What to work on >> Return every line of the records below that contains the string "Codica".

····················

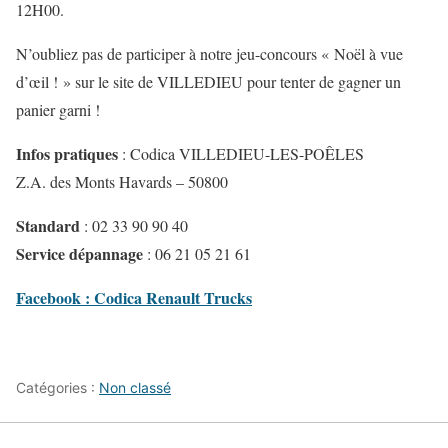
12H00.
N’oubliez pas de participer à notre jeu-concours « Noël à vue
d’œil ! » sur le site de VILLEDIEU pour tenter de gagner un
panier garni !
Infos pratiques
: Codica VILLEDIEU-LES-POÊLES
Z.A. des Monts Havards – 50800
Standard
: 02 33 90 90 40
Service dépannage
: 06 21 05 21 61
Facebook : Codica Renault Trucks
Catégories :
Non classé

····················

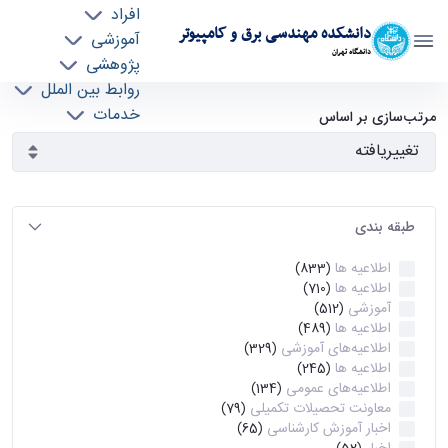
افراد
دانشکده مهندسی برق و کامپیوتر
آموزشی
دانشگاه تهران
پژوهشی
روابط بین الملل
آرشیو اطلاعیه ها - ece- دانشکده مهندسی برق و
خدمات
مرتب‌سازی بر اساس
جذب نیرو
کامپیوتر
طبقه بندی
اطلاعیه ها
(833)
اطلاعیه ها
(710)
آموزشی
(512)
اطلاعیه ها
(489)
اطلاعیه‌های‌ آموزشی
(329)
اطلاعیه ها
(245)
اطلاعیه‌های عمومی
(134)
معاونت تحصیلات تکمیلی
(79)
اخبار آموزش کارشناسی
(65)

····················

Response to this exercise >>
: Codica VILLEDIEU-LES-POÊLES
Facebook : Codica Renault Trucks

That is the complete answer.